One major obstacle to change is public mistrust of government services. McCarthy cites survey data showing that while 85% of people believe charitable donations effectively address social needs, only 40% feel the same about how tax money is used. Moreover, according to McCarthy, even that number may not be accurate because of a linguistic ambiguity—the Burmese word akun, which is used for tax, is also the word for electricity bill. In contrast, how ones’ charitable giving is channeled is much more concrete than ones taxes, and it is deeply embedded in Buddhist ethics, social obligation, and personal transformation.
So rather than attempt to displace this culture, McCarthy suggests, a future democratic state should learn from it. Transparency, feedback, and emotional resonance are key to rebuilding trust. He points to the remarkable practices of some PDFs, who send donors photographs, receipts, and detailed records of beneficiaries. These practices, he argues, show that accountability is possible—even under extreme duress—and that the state could emulate these mechanisms to build a new type of civic contract. “The state might try to mimic the aspects of the non-state sector which people have faith in,” he suggests.
At the heart of McCarthy’s analysis is a refusal to separate structure from ethics, or political economy from emotion.
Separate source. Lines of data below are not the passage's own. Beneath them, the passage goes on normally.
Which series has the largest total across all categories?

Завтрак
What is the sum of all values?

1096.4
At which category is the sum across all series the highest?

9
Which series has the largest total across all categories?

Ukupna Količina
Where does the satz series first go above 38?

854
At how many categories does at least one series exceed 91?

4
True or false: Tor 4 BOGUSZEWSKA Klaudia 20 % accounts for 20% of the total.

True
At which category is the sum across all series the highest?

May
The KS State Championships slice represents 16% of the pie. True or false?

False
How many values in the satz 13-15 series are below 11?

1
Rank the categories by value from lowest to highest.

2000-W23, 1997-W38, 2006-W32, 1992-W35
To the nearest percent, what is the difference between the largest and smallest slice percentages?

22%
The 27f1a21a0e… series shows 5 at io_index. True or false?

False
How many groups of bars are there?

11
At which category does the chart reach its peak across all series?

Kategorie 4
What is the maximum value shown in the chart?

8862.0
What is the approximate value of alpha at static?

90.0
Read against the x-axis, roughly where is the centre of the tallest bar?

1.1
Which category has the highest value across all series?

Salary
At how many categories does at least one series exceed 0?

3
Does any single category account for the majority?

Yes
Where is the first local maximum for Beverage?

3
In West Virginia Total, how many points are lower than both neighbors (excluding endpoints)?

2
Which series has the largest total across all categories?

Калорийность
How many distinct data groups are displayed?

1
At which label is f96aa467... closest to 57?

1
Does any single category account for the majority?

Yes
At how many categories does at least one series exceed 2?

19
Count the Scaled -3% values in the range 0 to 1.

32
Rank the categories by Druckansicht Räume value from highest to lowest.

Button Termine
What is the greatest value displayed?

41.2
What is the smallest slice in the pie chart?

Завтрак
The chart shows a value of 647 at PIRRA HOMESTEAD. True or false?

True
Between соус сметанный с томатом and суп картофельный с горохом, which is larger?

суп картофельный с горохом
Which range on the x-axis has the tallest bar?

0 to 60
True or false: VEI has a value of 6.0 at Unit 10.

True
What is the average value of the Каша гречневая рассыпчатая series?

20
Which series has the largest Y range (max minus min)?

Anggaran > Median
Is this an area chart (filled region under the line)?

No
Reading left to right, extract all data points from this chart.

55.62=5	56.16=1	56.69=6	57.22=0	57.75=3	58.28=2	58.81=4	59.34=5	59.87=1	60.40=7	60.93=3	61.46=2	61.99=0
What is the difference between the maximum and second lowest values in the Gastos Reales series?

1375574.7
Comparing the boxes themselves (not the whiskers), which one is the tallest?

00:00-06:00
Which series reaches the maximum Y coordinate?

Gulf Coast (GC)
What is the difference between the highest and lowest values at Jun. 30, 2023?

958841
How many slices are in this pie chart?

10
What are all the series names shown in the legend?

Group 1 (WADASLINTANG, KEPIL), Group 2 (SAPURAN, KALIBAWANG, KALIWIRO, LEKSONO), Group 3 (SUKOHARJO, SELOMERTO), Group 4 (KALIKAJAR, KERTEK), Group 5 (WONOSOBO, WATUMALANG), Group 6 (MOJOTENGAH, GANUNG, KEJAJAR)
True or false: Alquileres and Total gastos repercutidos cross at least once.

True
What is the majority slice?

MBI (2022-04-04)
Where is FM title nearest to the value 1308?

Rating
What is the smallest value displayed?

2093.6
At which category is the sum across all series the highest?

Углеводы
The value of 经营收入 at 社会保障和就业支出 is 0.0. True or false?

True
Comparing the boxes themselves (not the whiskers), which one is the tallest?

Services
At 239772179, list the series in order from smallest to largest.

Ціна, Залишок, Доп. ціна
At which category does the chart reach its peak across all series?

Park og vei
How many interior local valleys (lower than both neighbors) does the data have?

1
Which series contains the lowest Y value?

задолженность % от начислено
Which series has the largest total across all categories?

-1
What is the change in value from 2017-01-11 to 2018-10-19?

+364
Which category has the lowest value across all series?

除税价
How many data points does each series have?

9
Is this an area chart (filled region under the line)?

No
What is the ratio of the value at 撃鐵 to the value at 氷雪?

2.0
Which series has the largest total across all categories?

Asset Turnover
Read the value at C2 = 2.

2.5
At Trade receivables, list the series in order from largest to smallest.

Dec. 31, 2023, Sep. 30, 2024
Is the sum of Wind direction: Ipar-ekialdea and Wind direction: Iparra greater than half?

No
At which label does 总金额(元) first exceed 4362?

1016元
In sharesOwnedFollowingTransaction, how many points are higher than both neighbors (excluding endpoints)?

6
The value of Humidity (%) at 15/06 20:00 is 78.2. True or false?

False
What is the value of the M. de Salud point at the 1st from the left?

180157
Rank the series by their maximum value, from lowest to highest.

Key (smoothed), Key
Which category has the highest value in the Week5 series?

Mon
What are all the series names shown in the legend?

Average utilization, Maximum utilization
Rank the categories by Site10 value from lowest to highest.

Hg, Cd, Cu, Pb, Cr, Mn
He treats Buddhist charity not merely as a cultural artifact, but as a deeply adaptive response to governance failure. He engages seriously with the sincerity of generosity, without losing sight of its structural constraints. And he emphasizes the power of everyday practices—in monasteries, funeral services, and neighborhood groups—to shape the future of a nation. “There is both a faith and trust that when you give your time and you give your resources, it will have a benefit,” he says.
Still, he insists that such giving cannot substitute for justice. “There’s a reason why a state exists,” he concludes, “to be able to respond and address inequalities.” As Myanmar’s resistance continues and the vision for a new society emerges, McCarthy urges a reckoning with the past: not just its traumas and failures, but also the quiet acts of care and reciprocity that made survival—and resistance—possible. Only by understanding that moral history, he argues, can Myanmar imagine a future in which the state not only refrains from harm, but actively does good.